In the case of Evernote it may not be necessary because the database represents more than 90% of the repository, but in the case of mbox files it might be interesting.

And there is also a third subject (in my case): Veracrypt files.

towerbr · 17 February 2018 02:17

I published the results of the two new tests:

test_07_Thunderbird_kairasku_branches

and

test_08_Evernote_kairasku_branches

There’s a lot of data there.

Christoph · 17 February 2018 10:01

Why did you use variable chunks when we already know that those don’t work with databases? Or maybe I should ask: why did you use a repository with databases for the tests?

I tried to figure out what the the two alternative versions of duplicacy do differently but I couldn’t. Do you understand them?

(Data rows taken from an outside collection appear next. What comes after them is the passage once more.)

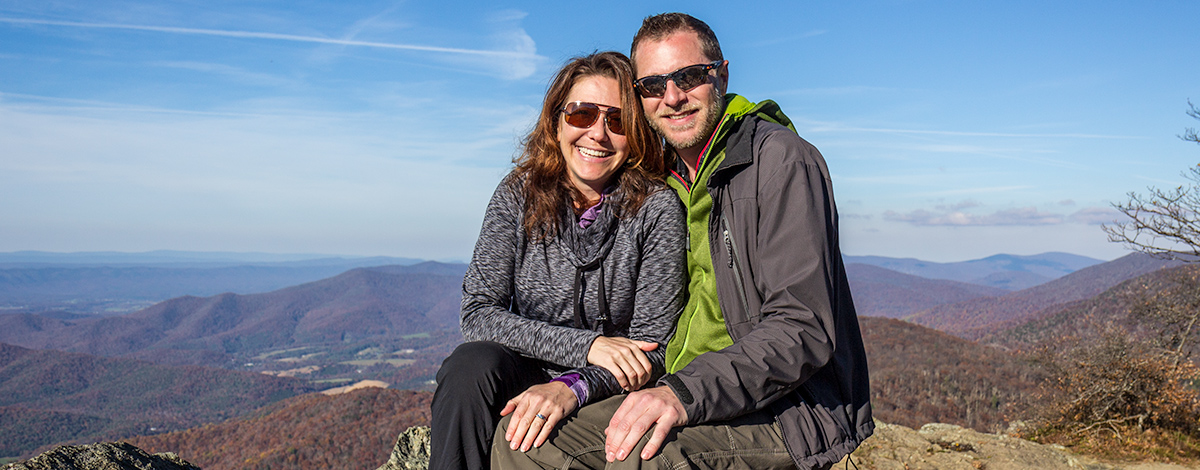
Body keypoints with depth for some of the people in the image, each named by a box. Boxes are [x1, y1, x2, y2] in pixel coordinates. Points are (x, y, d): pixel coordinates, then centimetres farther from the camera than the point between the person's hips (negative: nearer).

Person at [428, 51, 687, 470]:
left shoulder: (657, 210, -9)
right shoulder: (518, 196, -1)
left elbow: (652, 350, -10)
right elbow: (478, 314, -8)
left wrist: (572, 387, -28)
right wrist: (587, 345, -20)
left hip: (608, 392, -3)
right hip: (526, 371, 3)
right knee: (471, 364, -29)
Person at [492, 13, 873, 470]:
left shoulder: (780, 159, -10)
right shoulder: (662, 181, 13)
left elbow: (804, 329, -19)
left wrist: (686, 394, -30)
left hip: (788, 411, -6)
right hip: (684, 397, 7)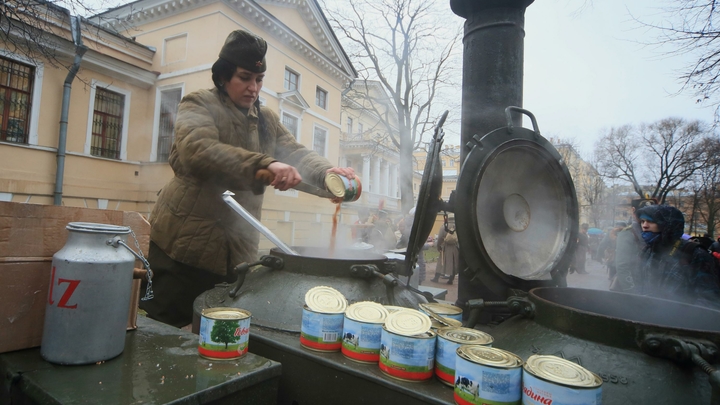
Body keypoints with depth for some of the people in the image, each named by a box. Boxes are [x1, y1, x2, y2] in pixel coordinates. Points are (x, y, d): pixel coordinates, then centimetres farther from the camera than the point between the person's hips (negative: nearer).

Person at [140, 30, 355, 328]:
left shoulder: (267, 120, 14)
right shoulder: (199, 105, -4)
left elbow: (297, 154, 0)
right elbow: (198, 149, -24)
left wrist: (326, 172, -22)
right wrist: (266, 164, -36)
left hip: (237, 251, 5)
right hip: (185, 244, -5)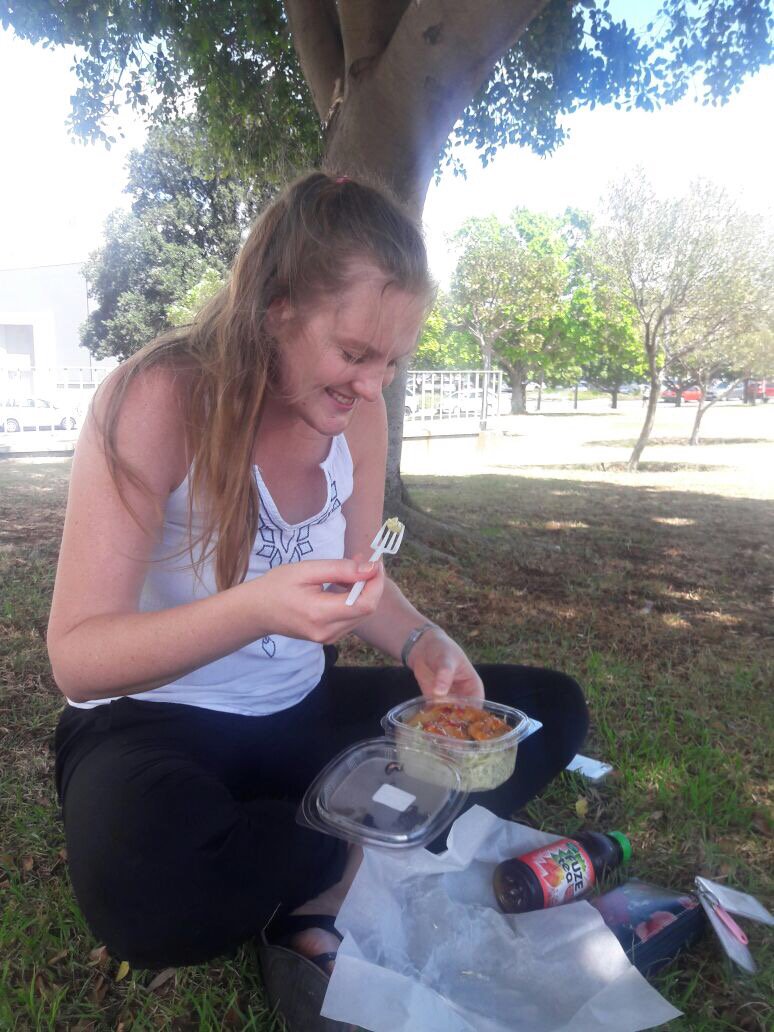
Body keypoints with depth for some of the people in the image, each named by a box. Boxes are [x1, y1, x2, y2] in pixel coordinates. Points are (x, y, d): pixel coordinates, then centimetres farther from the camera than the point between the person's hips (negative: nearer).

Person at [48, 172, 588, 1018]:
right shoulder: (158, 400, -21)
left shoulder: (358, 415, -4)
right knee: (150, 886, -39)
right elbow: (74, 656, -22)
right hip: (157, 723, -4)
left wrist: (423, 644, -14)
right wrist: (256, 609, -39)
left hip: (304, 712, 5)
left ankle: (330, 884, -8)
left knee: (551, 709, 0)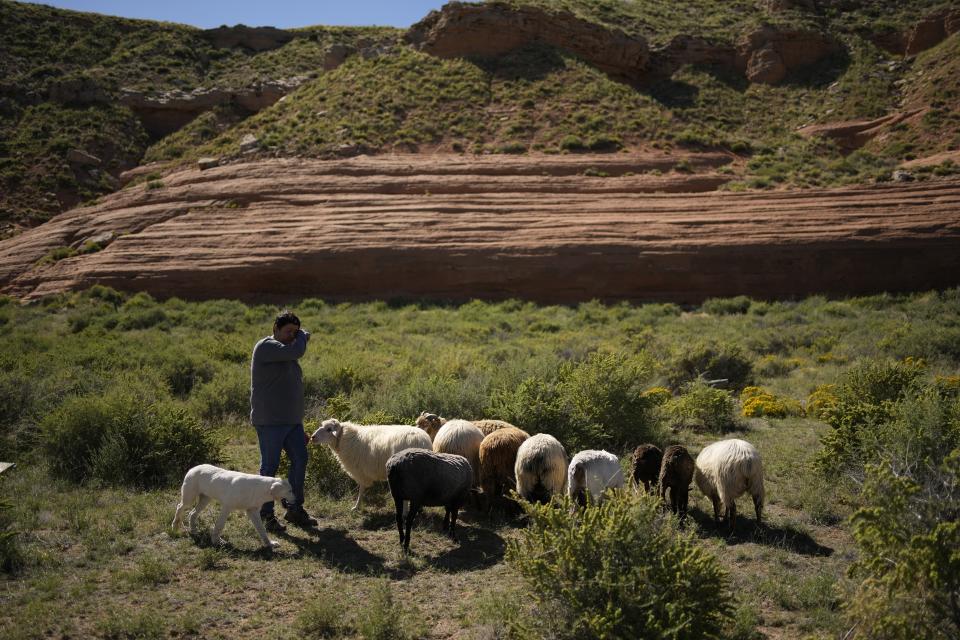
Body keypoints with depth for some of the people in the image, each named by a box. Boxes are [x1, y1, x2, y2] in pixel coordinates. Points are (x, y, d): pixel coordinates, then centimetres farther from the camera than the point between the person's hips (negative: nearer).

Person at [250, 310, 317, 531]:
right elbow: (297, 351, -27)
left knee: (300, 461, 8)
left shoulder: (287, 353, 19)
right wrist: (303, 336, -4)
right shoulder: (266, 347, -10)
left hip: (291, 421, 9)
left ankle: (294, 509, 20)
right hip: (270, 421, -9)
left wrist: (300, 425, 23)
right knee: (270, 466, -1)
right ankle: (266, 515, 10)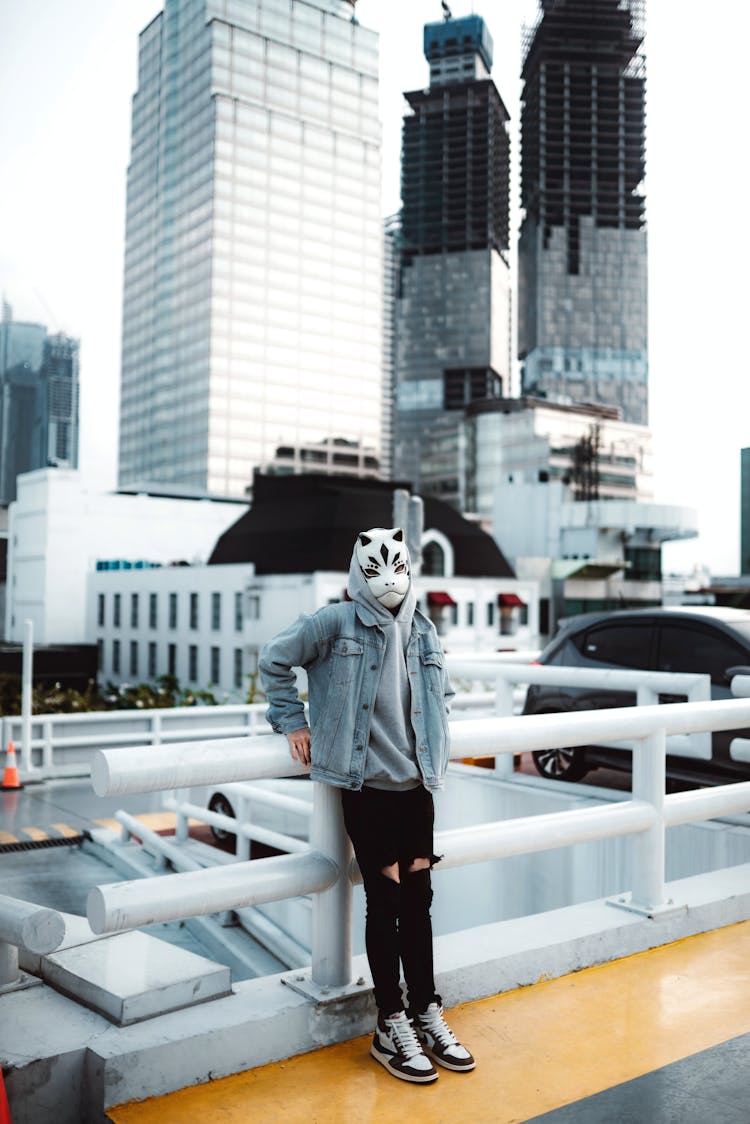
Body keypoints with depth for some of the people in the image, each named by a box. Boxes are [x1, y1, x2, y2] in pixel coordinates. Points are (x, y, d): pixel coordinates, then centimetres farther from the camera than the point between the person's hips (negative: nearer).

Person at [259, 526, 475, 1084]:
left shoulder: (424, 632, 9)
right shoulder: (337, 622, -8)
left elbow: (443, 691, 26)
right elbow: (275, 660, -3)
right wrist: (293, 722, -3)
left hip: (418, 787, 5)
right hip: (369, 788, -5)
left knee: (418, 898, 12)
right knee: (385, 902, 2)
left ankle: (427, 1014, 26)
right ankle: (391, 1027, 16)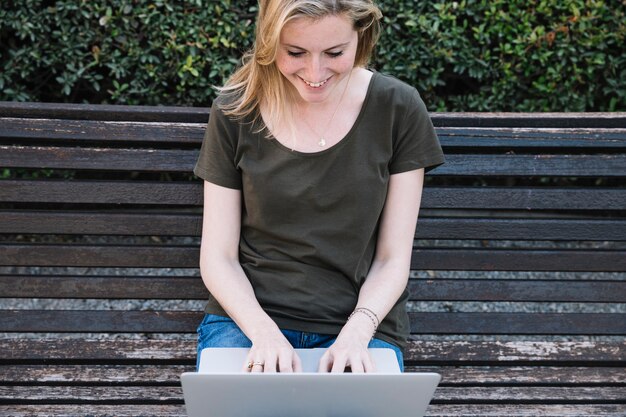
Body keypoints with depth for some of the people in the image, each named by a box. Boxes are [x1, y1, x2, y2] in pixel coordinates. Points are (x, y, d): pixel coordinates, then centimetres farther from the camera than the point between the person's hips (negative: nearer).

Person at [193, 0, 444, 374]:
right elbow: (217, 256, -1)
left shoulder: (398, 109, -5)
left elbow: (392, 259, -1)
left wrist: (356, 334, -17)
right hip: (247, 316, 0)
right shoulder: (235, 112, -4)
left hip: (361, 322, 1)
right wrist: (264, 332, -17)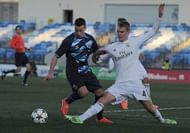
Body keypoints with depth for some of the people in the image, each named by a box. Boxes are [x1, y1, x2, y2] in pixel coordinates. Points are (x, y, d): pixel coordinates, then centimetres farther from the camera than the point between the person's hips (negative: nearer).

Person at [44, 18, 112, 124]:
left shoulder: (90, 39, 3)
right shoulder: (69, 40, -14)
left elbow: (97, 51, 21)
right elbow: (56, 56, -10)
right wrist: (51, 72, -17)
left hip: (86, 71, 6)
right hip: (73, 72, -6)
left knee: (99, 92, -1)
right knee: (83, 92, -28)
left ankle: (100, 118, 18)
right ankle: (67, 101, 4)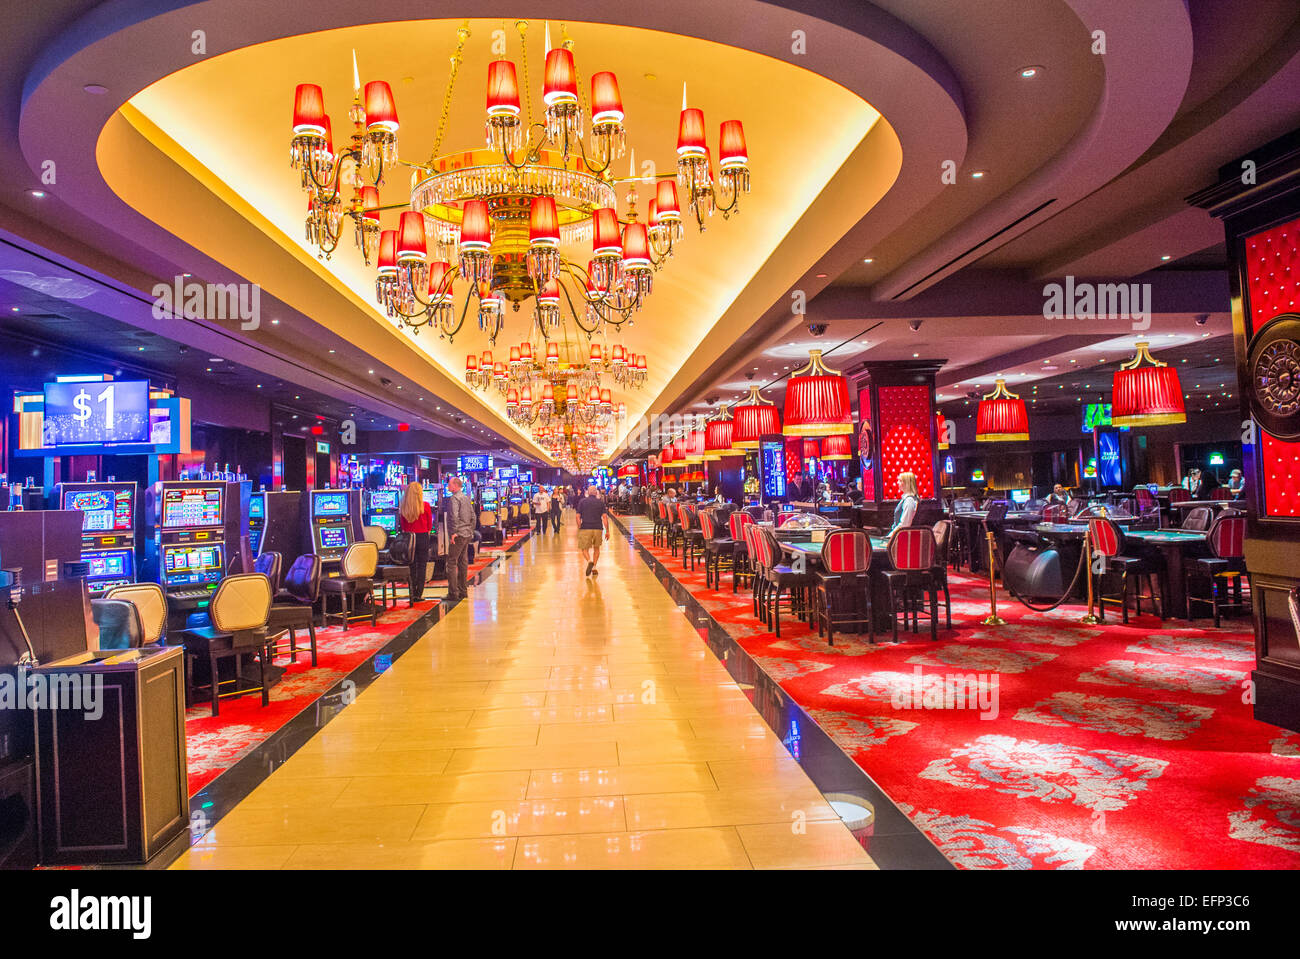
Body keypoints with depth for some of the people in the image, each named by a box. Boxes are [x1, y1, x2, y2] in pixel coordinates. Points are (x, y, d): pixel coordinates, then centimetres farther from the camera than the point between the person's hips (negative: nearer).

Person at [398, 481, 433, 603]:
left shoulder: (404, 507, -1)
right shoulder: (425, 506, -8)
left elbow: (403, 525, 6)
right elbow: (429, 525, 0)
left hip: (409, 537, 3)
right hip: (422, 537, -3)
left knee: (411, 565, 11)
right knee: (422, 565, 4)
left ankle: (412, 594, 13)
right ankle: (418, 594, 4)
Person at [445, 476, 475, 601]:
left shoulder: (454, 498, -11)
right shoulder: (466, 498, 16)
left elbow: (454, 516, -24)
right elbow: (473, 516, 17)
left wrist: (454, 532, -22)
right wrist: (471, 532, 20)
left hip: (458, 535, -9)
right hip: (467, 534, 9)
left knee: (452, 563, -5)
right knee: (463, 562, 13)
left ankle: (453, 593, -5)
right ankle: (463, 591, 18)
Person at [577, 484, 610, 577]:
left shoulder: (582, 501, 5)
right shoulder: (601, 502, 7)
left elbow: (578, 517, 0)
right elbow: (605, 517, -1)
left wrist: (579, 528, 9)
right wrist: (607, 531, 0)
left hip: (585, 528, -1)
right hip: (598, 528, 1)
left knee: (584, 548, 7)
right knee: (596, 548, 19)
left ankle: (589, 561, -22)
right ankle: (594, 567, 13)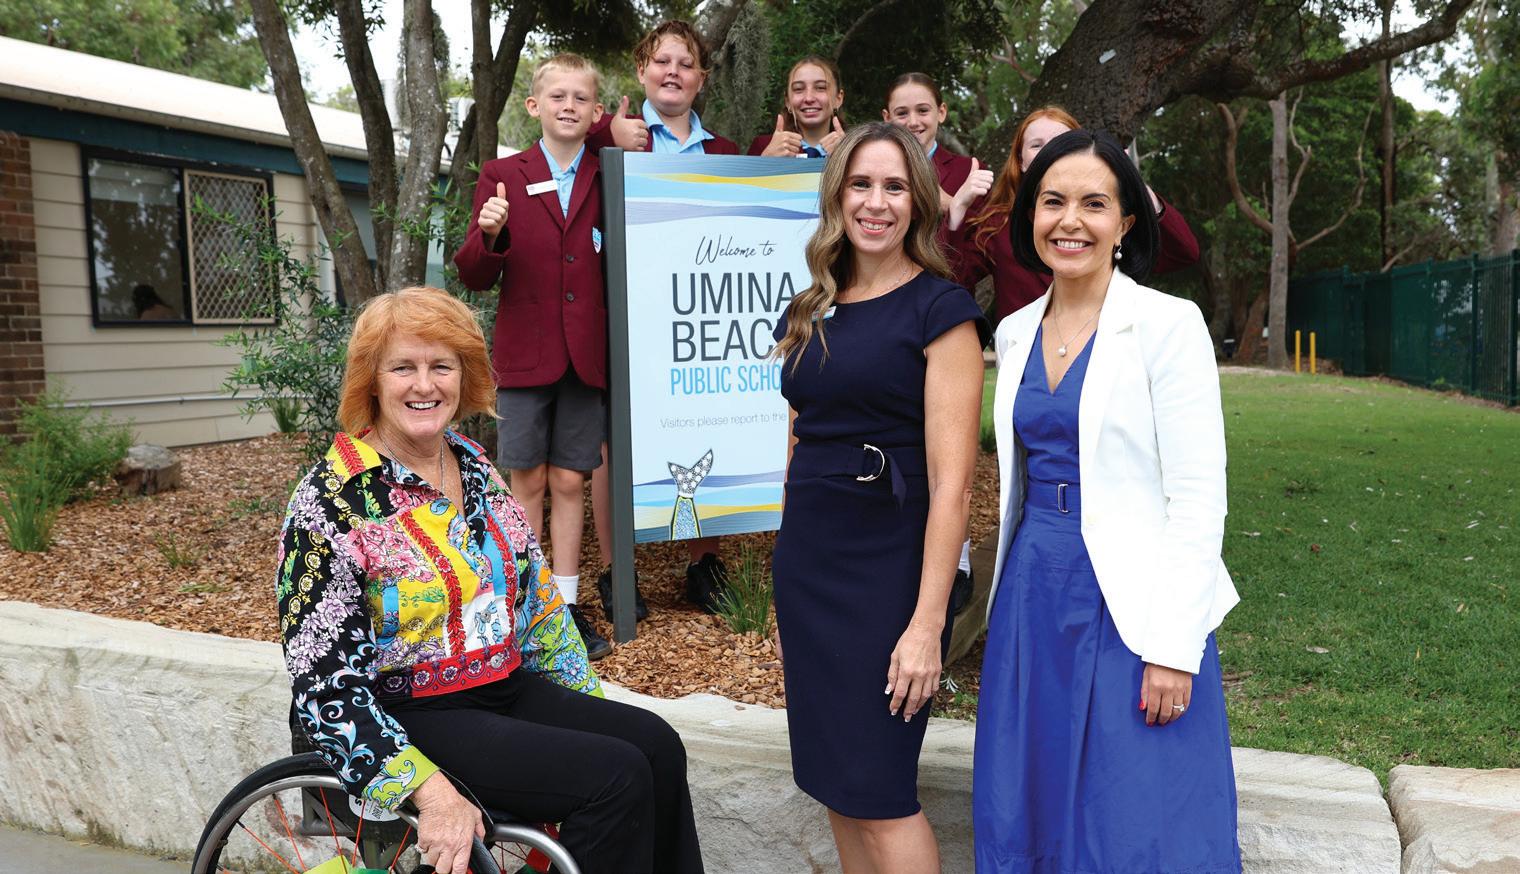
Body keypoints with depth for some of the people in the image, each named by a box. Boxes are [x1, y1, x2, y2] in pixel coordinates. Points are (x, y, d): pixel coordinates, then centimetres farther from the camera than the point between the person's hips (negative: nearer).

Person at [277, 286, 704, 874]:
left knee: (657, 744, -14)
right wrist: (430, 791, -27)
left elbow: (536, 593, 13)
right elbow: (323, 683, -18)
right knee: (615, 779, -22)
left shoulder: (473, 466, 6)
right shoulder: (331, 501, -14)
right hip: (409, 719, -6)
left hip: (505, 688, 6)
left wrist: (585, 702, 11)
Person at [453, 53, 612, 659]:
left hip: (587, 355, 1)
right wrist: (490, 235, -23)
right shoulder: (502, 176, 2)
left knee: (569, 481, 8)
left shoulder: (610, 178, 6)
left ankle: (566, 605, 19)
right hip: (524, 353, -1)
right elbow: (475, 277, -2)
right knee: (528, 482, 6)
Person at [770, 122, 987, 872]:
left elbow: (951, 480, -14)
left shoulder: (939, 309, -8)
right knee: (834, 781, 14)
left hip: (887, 569, -6)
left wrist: (928, 621, -19)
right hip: (805, 563, 6)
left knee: (876, 790, 0)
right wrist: (790, 586, 16)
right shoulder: (809, 314, 11)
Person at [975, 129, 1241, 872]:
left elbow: (1198, 499, -12)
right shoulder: (1015, 333, 8)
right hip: (1033, 598, 6)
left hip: (1129, 607, -5)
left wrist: (1174, 649, -16)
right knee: (1030, 814, 14)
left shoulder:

But I noticed that the file boundaries version has some recent “tweaks” added. You might want to check if those affect your tests. In any case, it probably makes sense if you link (also) to the exact version that you used, rather than to the (current version of the) branch.

@gchen I’m wondering what might be a good way of handling duplicacy’s strong reactions to certain kinds of changes in the repository (i.e. the kind of changes that a database reindexing causes). What I mean here, as opposed to some of my previous questions, is how to detect and handle extreme situations, i.e. where a new snapshot has caused a significant increase in storage use.

At a very basic level, I wonder if it would be possible to make duplicacy automatically tag such snapshots for easy identification? The point would be to deliberately target the preceding snapshot with the prune command. In other words, what I’m heading for is to optimize pruning instead of (or in addition to) optimizing backup. Does that make any sense?

At a more advanced level, duplicacy could routinely compare the increase of the repositorysize with the volume of uploaded chunks and issue a warning (or tag the snapshot) if that ratio becomes to big.

towerbr · 17 February 2018 15:07

Why did you use variable chunks when we already know that those don’t work with databases?

Because, as you yourself said, we already know that fixed chunks are better in this case, and the purpose of the test, as I wrote down there, was to compare the efficiency of the new branches. For this they would have to be used with variable chunks, so in order to make the comparison I used variable chunks in all jobs.

Why did you use a repository with databases for the tests?

For this reason I did two tests: with Evernote (~ DB) and with Thunderbird (mixed)

Do you understand them?

Not in depth, only what is written in the #334 issue.

Christoph · 17 February 2018 23:17

Very interesting discussion in that issue. Learned a lot. And realized that I assumed that duplicacy was already more advanced than it is, i.e. that it already respects file boundaries.

Note, BTW, that kairisku suggested that you compare official 1M fixed with his branches 1M variable:

That makes more sense to me.

towerbr · 18 February 2018 13:17

[Off topic] I didn’t know Hypothes.is. Liked it!

Christoph · 18 February 2018 18:49

I think it’s quite revolutionary, actually. Or rather: the fact that web annotations are now (since about a year) an official W3C standard. The people at and around hypothesis have been the driving this for years.